* _Activity_
Word for word, copy the line containing "total fee option" and each line after it in the records below, ending with the last line.

* _Stored items from a collection_
=======

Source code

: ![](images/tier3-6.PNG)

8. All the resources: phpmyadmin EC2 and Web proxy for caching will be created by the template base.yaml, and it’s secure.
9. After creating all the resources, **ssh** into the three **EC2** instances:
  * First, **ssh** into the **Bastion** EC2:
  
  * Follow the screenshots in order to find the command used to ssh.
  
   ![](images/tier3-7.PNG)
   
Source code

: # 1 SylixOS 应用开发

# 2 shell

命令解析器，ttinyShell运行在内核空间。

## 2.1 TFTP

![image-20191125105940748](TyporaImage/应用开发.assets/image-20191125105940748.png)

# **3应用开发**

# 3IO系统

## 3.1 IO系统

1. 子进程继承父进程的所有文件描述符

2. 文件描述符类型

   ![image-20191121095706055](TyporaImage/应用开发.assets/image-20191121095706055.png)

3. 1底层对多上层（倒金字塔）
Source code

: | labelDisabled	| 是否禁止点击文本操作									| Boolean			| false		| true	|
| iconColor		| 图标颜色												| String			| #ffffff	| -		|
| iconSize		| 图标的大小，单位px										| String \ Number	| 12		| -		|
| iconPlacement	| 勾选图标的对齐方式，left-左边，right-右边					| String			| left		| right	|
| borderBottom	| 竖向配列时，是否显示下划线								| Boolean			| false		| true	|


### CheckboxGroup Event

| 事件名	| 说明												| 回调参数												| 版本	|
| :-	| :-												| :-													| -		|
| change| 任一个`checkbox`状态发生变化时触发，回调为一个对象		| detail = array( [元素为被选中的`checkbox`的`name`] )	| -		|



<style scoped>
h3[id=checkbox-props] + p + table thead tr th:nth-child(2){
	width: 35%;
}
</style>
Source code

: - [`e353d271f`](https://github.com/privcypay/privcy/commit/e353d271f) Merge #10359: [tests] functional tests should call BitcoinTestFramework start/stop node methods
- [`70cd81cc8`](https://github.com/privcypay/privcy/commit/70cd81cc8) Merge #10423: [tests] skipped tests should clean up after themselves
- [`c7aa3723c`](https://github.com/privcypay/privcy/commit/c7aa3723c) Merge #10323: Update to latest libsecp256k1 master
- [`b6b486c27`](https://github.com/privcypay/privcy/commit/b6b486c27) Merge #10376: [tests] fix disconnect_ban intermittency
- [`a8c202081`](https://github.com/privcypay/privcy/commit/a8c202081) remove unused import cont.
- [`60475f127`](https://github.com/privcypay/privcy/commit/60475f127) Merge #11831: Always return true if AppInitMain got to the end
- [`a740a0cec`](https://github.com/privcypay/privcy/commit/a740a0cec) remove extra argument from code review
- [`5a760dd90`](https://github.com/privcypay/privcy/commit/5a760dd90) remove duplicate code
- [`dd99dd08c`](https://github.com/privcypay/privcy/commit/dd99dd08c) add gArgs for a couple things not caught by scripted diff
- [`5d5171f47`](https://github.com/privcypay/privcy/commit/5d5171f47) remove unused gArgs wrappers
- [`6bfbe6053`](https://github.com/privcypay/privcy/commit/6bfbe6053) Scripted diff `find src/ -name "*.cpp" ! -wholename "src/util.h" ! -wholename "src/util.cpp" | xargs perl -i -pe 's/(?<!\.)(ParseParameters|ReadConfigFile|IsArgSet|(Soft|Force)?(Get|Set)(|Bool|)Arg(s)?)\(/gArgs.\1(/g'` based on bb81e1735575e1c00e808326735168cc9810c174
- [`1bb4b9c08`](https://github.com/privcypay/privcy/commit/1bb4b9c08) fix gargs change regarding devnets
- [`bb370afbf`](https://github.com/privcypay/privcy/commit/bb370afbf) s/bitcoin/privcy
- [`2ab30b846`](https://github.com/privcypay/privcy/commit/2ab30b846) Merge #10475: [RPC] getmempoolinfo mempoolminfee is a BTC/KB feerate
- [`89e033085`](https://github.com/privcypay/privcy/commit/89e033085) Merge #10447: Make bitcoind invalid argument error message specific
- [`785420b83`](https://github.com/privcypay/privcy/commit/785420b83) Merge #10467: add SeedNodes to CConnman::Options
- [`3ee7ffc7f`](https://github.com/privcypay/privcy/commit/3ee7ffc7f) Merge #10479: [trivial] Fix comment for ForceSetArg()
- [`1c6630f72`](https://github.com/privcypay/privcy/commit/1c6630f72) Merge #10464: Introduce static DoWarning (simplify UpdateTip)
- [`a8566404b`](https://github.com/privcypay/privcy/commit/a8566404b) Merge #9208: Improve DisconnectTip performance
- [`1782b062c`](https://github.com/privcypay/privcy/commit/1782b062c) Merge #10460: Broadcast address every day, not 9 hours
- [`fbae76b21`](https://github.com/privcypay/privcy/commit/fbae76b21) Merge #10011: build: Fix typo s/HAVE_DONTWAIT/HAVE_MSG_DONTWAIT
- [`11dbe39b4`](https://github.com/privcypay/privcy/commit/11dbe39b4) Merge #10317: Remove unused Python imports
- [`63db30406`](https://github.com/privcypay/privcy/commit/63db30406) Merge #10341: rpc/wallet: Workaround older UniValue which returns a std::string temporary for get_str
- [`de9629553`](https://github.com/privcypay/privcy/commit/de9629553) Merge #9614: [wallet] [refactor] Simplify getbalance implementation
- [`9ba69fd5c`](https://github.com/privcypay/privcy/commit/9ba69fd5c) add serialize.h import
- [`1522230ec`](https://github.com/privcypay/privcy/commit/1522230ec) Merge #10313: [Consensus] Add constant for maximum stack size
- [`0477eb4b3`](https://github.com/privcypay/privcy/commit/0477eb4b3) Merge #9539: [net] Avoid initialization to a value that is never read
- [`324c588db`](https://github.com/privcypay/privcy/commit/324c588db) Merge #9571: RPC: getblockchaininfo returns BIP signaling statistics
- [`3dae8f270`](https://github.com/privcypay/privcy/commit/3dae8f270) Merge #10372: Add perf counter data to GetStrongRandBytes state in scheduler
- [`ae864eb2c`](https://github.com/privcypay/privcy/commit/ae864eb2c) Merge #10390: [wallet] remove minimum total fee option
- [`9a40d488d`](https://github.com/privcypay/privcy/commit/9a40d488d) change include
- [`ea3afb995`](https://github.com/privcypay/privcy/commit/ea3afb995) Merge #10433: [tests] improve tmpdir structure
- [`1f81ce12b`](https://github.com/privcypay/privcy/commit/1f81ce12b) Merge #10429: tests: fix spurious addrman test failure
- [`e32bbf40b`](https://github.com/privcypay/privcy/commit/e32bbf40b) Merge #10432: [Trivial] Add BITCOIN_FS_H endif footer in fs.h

=======

* _Answer section_
- [`ae864eb2c`](https://github.com/privcypay/privcy/commit/ae864eb2c) Merge #10390: [wallet] remove minimum total fee option
- [`9a40d488d`](https://github.com/privcypay/privcy/commit/9a40d488d) change include
- [`ea3afb995`](https://github.com/privcypay/privcy/commit/ea3afb995) Merge #10433: [tests] improve tmpdir structure
- [`1f81ce12b`](https://github.com/privcypay/privcy/commit/1f81ce12b) Merge #10429: tests: fix spurious addrman test failure
- [`e32bbf40b`](https://github.com/privcypay/privcy/commit/e32bbf40b) Merge #10432: [Trivial] Add BITCOIN_FS_H endif footer in fs.h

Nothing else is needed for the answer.